🤖 AI Summary
This work addresses the modeling gap between three-dimensional molecular conformations and two-dimensional statistical representations by introducing the Suiren-1.0 family of molecular foundation models. Built upon an SE(3)-equivariant architecture, Suiren-1.0 integrates spatial self-supervised learning with large-scale pretraining on density functional theory data and features a novel Conformational Compression Distillation (CCD) framework—leveraging diffusion models for the first time to compress 3D structures into efficient 2D representations. The model encompasses monomers, dimers, and conformational ensembles, establishing a multimodal molecular representation system that achieves state-of-the-art performance across multiple molecular property prediction tasks. All models and evaluation benchmarks are publicly released.
📝 Abstract
We introduce Suiren-1.0, a family of molecular foundation models for the accurate modeling of diverse organic systems.

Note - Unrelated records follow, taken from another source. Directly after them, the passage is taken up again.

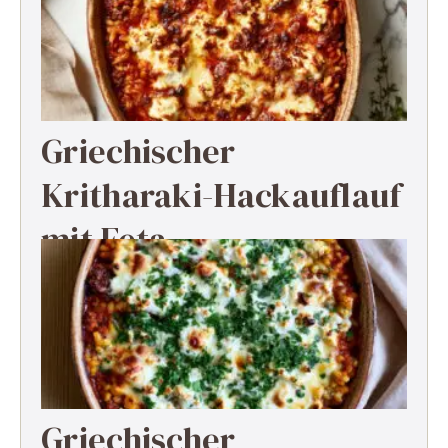
Griechischer
Kritharaki-Hackauflauf
mit Feta
Griechischer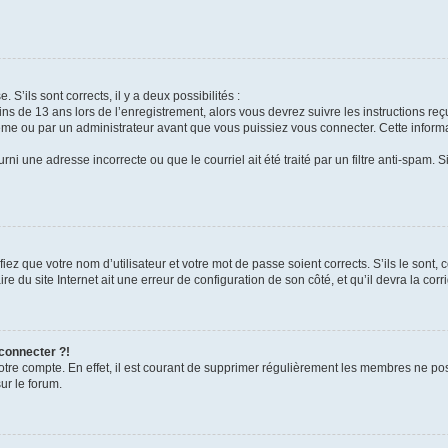
 S’ils sont corrects, il y a deux possibilités :
ins de 13 ans lors de l’enregistrement, alors vous devrez suivre les instructions r
me ou par un administrateur avant que vous puissiez vous connecter. Cette informat
rni une adresse incorrecte ou que le courriel ait été traité par un filtre anti-spam. S
iez que votre nom d’utilisateur et votre mot de passe soient corrects. S’ils le sont,
e du site Internet ait une erreur de configuration de son côté, et qu’il devra la corri
 connecter ?!
votre compte. En effet, il est courant de supprimer régulièrement les membres ne pos
ur le forum.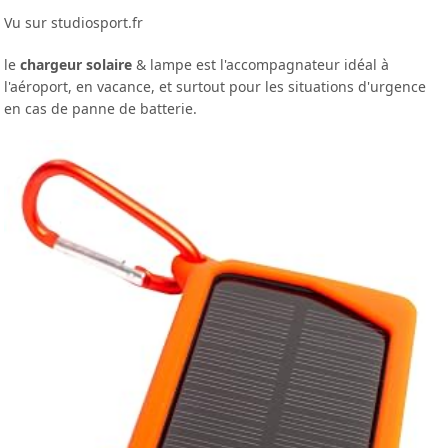
Vu sur studiosport.fr
le
chargeur solaire
& lampe est l'accompagnateur idéal à
l'aéroport, en vacance, et surtout pour les situations d'urgence
en cas de panne de batterie.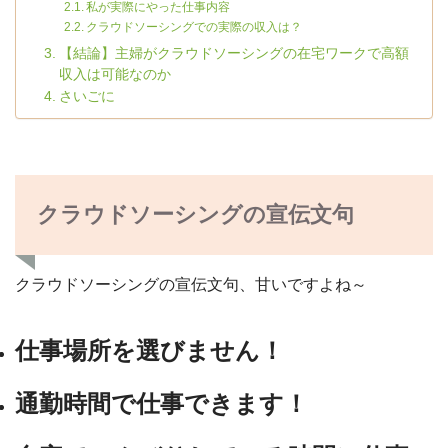
私が実際にやった仕事内容
クラウドソーシングでの実際の収入は？
【結論】主婦がクラウドソーシングの在宅ワークで高額
収入は可能なのか
さいごに
クラウドソーシングの宣伝文句
クラウドソーシングの宣伝文句、甘いですよね～
仕事場所を選びません！
通勤時間で仕事できます！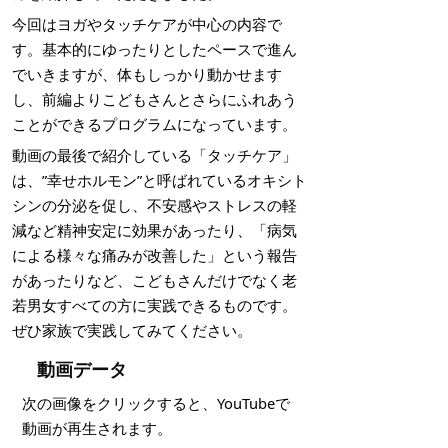
今回はヨガやタッチケアが中心の内容で
す。基本的にゆったりとしたペースで進ん
でいきますが、体もしっかり動かせます
し、前編よりこどもさんとさらにふれあう
ことができるプログラムになっています。
動画の最後で紹介している「タッチケア」
は、”幸せホルモン”と呼ばれているオキシト
シンの分泌を促し、不安感やストレスの軽
減など精神安定に効果があったり、「病気
による様々な痛みが改善した」という報告
があったりなど、こどもさんだけでなく老
若男女すべての方に実践できるものです。
ぜひ家族で実践してみてください。
動画データ
次の画像をクリックすると、YouTubeで
動画が再生されます。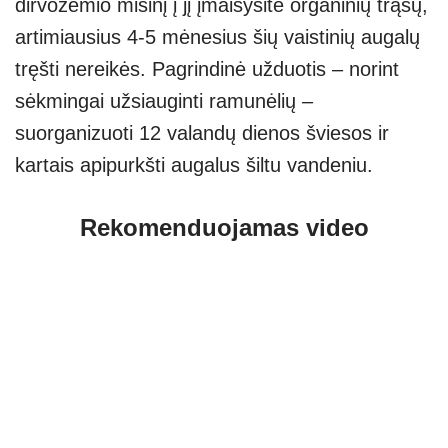
dirvožemio mišinį į jį įmaišysite organinių trąšų,
artimiausius 4-5 mėnesius šių vaistinių augalų
tręšti nereikės. Pagrindinė užduotis – norint
sėkmingai užsiauginti ramunėlių –
suorganizuoti 12 valandų dienos šviesos ir
kartais apipurkšti augalus šiltu vandeniu.
Rekomenduojamas video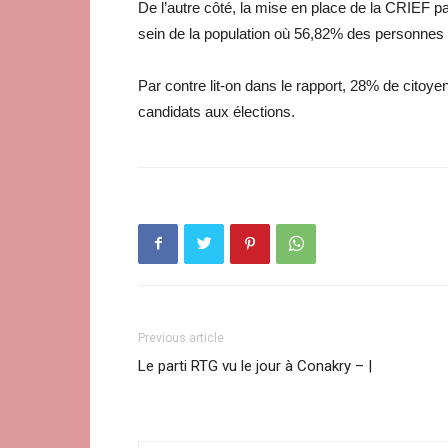
De l’autre côté, la mise en place de la CRIEF pa
sein de la population où 56,82% des personnes 
Par contre lit-on dans le rapport, 28% de citoye
candidats aux élections.
Previous article
Le parti RTG vu le jour à Conakry – |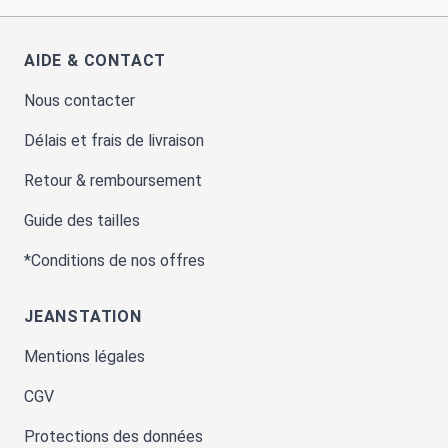
AIDE & CONTACT
Nous contacter
Délais et frais de livraison
Retour & remboursement
Guide des tailles
*Conditions de nos offres
JEANSTATION
Mentions légales
CGV
Protections des données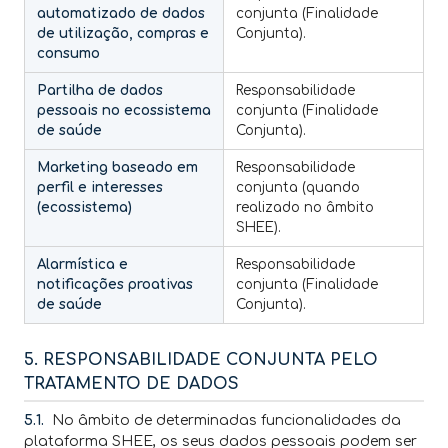
automatizado de dados
conjunta (Finalidade
de utilização, compras e
Conjunta).
consumo
Partilha de dados
Responsabilidade
pessoais no ecossistema
conjunta (Finalidade
de saúde
Conjunta).
Marketing baseado em
Responsabilidade
perfil e interesses
conjunta (quando
(ecossistema)
realizado no âmbito
SHEE).
Alarmística e
Responsabilidade
notificações proativas
conjunta (Finalidade
de saúde
Conjunta).
5. RESPONSABILIDADE CONJUNTA PELO
TRATAMENTO DE DADOS
5.1.
No âmbito de determinadas funcionalidades da
plataforma SHEE, os seus dados pessoais podem ser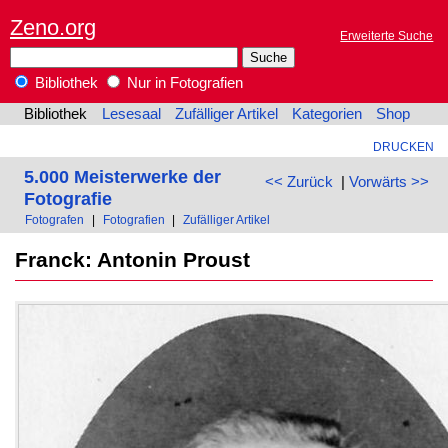
Zeno.org
Erweiterte Suche
Bibliothek
Nur in Fotografien
Bibliothek
Lesesaal
Zufälliger Artikel
Kategorien
Shop
DRUCKEN
5.000 Meisterwerke der
<< Zurück
|
Vorwärts >>
Fotografie
Fotografen
|
Fotografien
|
Zufälliger Artikel
Franck: Antonin Proust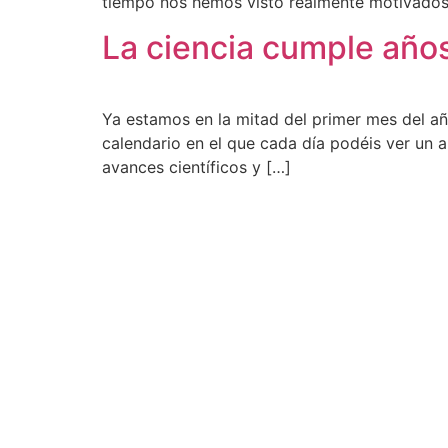
tiempo nos hemos visto realmente motivados
La ciencia cumple año
Ya estamos en la mitad del primer mes del añ
calendario en el que cada día podéis ver un a
avances científicos y […]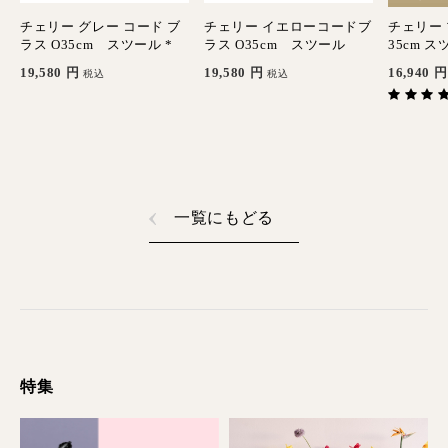
チェリー グレー コード ブ
チェリー イエローコードブ
チェリー 
ラス O35cm スツール *
ラス O35cm スツール
35cm ス
19,580
円
19,580
円
16,940
円
税込
税込
一覧にもどる
特集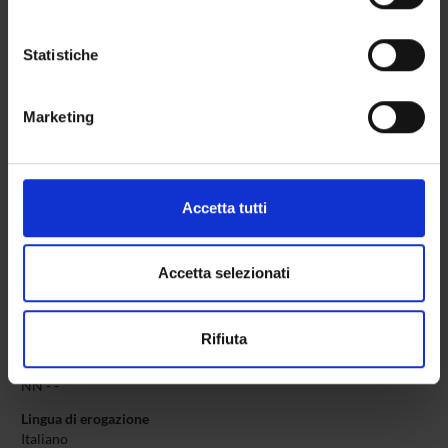
Con il tuo consenso, vorremmo anche:
CORSI DI LAUREA MAGISTRALE
raccogliere informazioni sulla tua posizione
Statistiche
geografica, con un'approssimazione di qualche
POST LAUREA
metro,
Marketing
Identificare il tuo dispositivo, scansionandolo
attivamente alla ricerca di caratteristiche specifiche
Attivita' congressuali 4
(impronte digitali).
Approfondisci come vengono elaborati i tuoi dati personali
Codice insegnamento
Accetta tutti
e imposta le tue preferenze nella
sezione dettagli
. Puoi
4S003397
modificare o ritirare il tuo consenso in qualsiasi momento
Docente
dalla Dichiarazione sui cookie.
Accetta selezionati
non ancora assegnato
crediti
Utilizziamo i cookie per personalizzare contenuti ed
2
Rifiuta
annunci, per fornire funzionalità dei social media e per
Settore disciplinare
analizzare il nostro traffico. Condividiamo inoltre
NN - -
informazioni sul modo in cui utilizzi il nostro sito con i
nostri partner che si occupano di analisi dei dati web,
Lingua di erogazione
Italiano
pubblicità e social media, i quali potrebbero combinarle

Suiren-1.0 comprising three specialized variants (Suiren-Base, Suiren-Dimer, and Suiren-ConfAvg) is integrated within an algorithmic framework that bridges the gap between 3D conformational geometry and 2D statistical ensemble spaces. We first pre-train Suiren-Base (1.8B parameters) on a 70M-sample Density Functional Theory dataset using spatial self-supervision and SE(3)-equivariant architectures, achieving robust performance in quantum property prediction. Suiren-Dimer extends this capability through continued pre-training on 13.5M intermolecular interaction samples. To enable efficient downstream application, we propose Conformation Compression Distillation (CCD), a diffusion-based framework that distills complex 3D structural representations into 2D conformation-averaged representations. This yields the lightweight Suiren-ConfAvg, which generates high-fidelity representations from SMILES or molecular graphs. Our extensive evaluations demonstrate that Suiren-1.0 establishes state-of-the-art results across a range of tasks. All models and benchmarks are open-sourced.